How much of the patriotism and piety in sports is sincere, how much public relations?
It's a question I've often wondered while standing for 5,843 variations of "The Star-Spangled Banner" or listening to 967 recitals of "God Bless America," (the late great Kate Smith still belting it out), and seeing 231 military fly-bys (hoping they don't crash into the stadium).
Sometimes I wonder it while I'm humming the anthem or mouthing the words, watching ballplayers scratch and spit and, occasionally, fall asleep on their feet.
There's a phoniness to all the packaged patriotism that sports deploy, like the flags flapping at car dealerships. Buy a ticket, buy a car, be American. Jingoism sells.
A lot of people really love all that rally-round-the-flag stuff and take it very seriously. I've seen fights break out in the bleachers when some fans thought others who didn't doff their hats were being disrespectful.
There was curiosity, then, in seeing how Yankee Stadium fans would react Wednesday night to Toronto Blue Jays slugger Carlos Delgado, who has been refusing to stand for "God Bless America" to protest the war in Iraq.
In this most patriotic of all ballparks, where Yankees boss George Steinbrenner has cranked up the nationalistic displays since the Sept. 11 attacks, Delgado drew only a few boos when he batted and brief chants of "U-S-A! U-S-A!" when he lined out in the top of the seventh.

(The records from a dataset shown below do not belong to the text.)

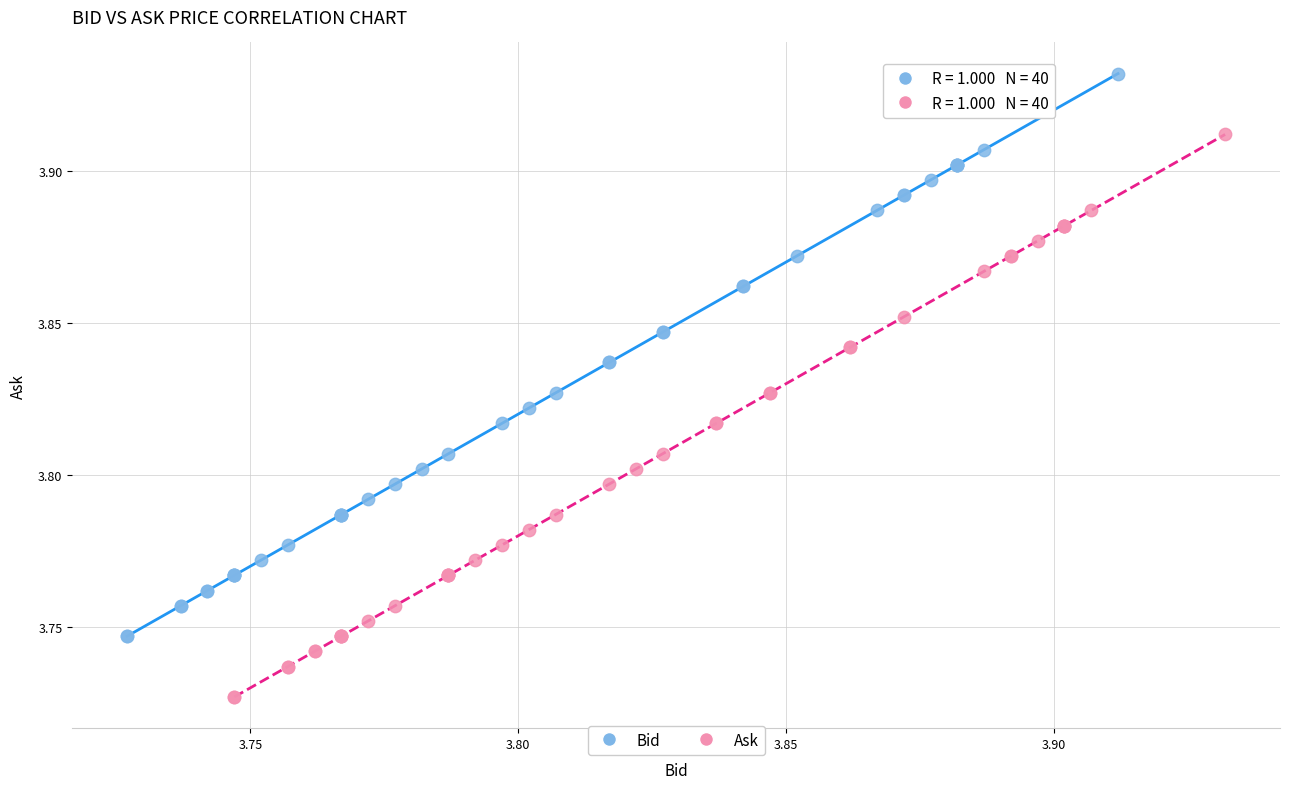

Which series reaches the minimum Y coordinate?

Ask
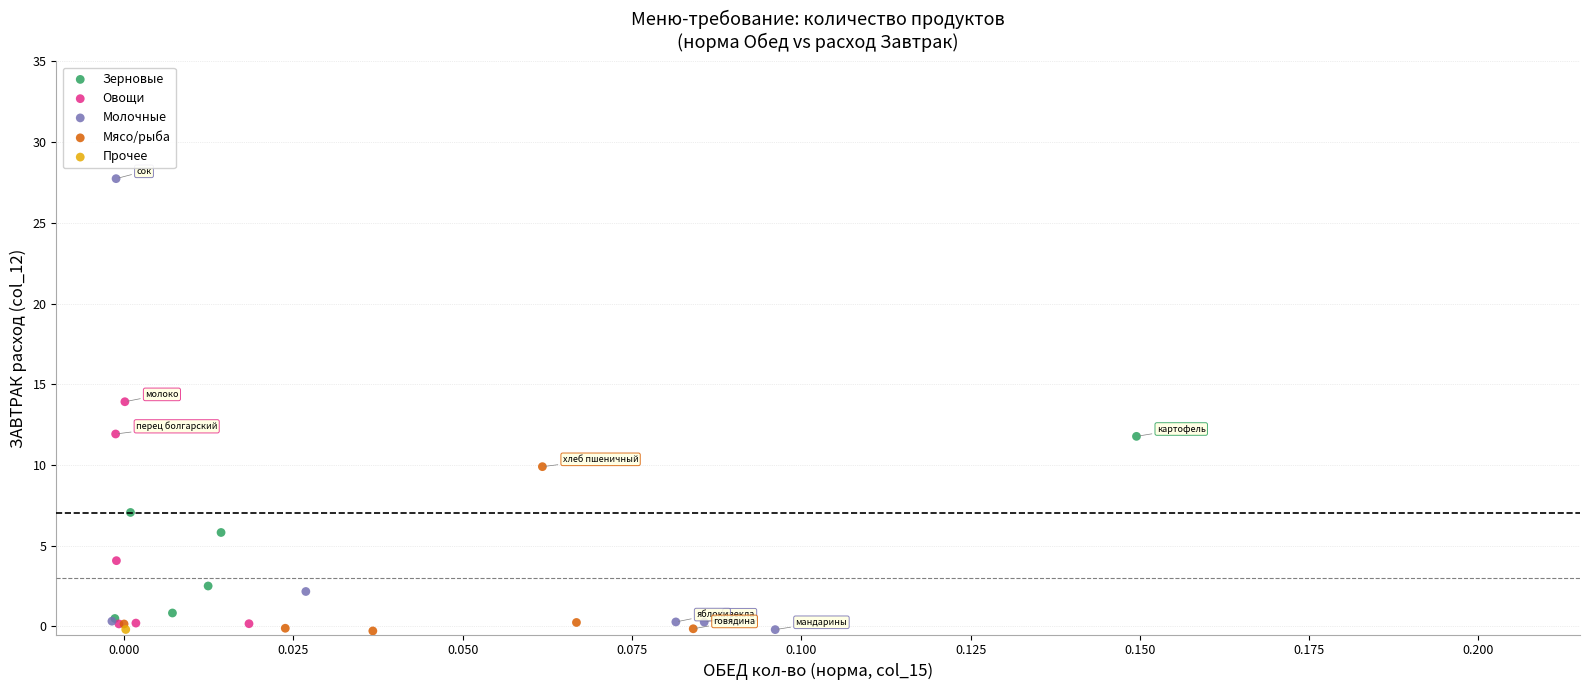

What are all the series names shown in the legend?

Зерновые, Овощи, Молочные, Мясо/рыба, Прочее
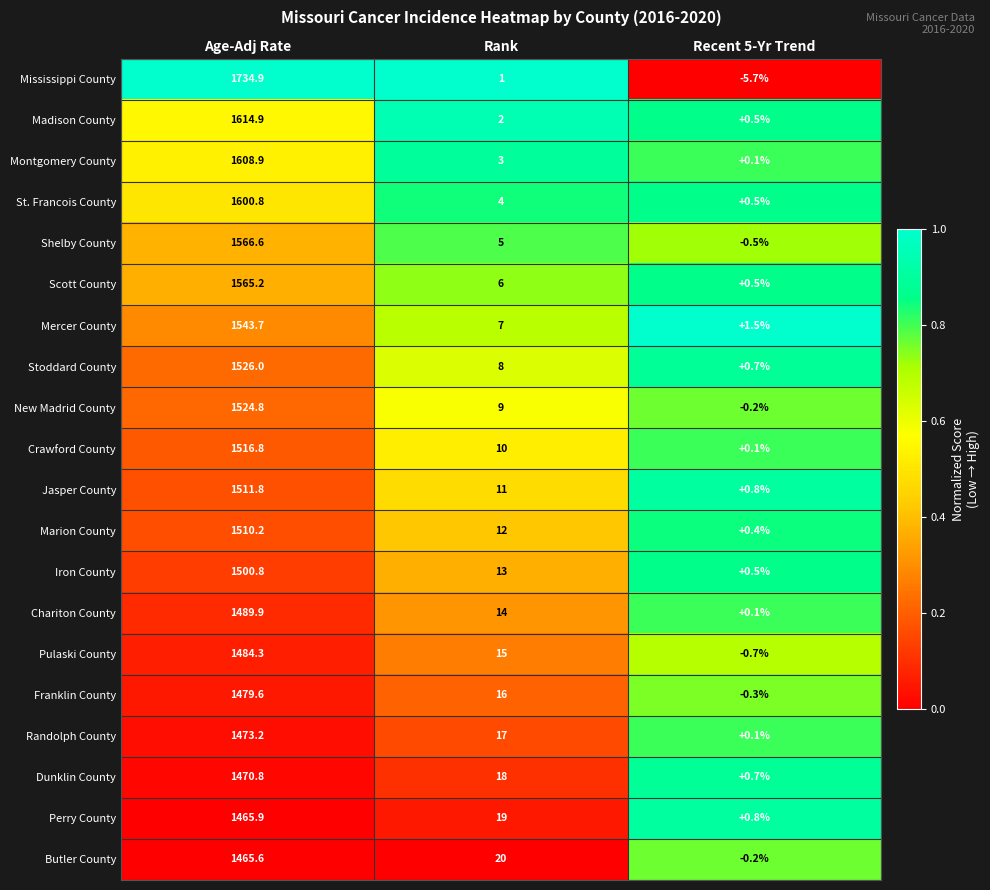

List the series in order of their peak value, lowest first.

Butler County, Perry County, Dunklin County, Randolph County, Franklin County, Pulaski County, Chariton County, Iron County, Marion County, Jasper County, Crawford County, New Madrid County, Stoddard County, Mercer County, Scott County, Shelby County, St. Francois County, Montgomery County, Madison County, Mississippi County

As it turned out, he didn't have to sit in the dugout when announcer Bob Sheppard introduced the song. After his line-out, Delgado headed for the clubhouse and was removed from the game, the Blue Jays trailing 10-3.
During Toronto's 1-0 loss Thursday at Yankee Stadium, Delgado heard more of the same from fans. He wasn't surprised.
"Not at all. One thing about New York is that they are passionate. You know what they like and don't like," he said.
Yet no one went nuts over Delgado. No one threw balls or bottles at him. Civility and polite political discord prevailed. Let's hope it stays that way.
The Blue Jays' franchise leader in home runs and RBIs, Delgado is that rare ballplayer who exhibits a conscience about social issues and has the conviction to express himself in his own small way.
He has chosen, most of this season, to do that by sitting in the dugout or ducking into the clubhouse during the singing of Irving Berlin's prayerful ode, introduced by Kate Smith during her radio broadcast on Armistice Day, 1938.
Baseball commissioner Bud Selig said he understood Delgado's position, knew it was a sensitive subject, and wants to talk with him about it.
It was Selig who ordered all teams to play "God Bless America" in the aftermath of Sept. 11. Yankee Stadium is the only park in the majors where the song has been played every game since the attacks.
Some might see that as simply a show of patriotic support. Others might see it as a form of political persuasion, inserting God and America into a ballgame.
Delgado said he was "not trying to get anyone mad."
For him it's a personal matter, a way of expressing what he feels about an issue he believes is important.
That's more than most athletes are willing to do.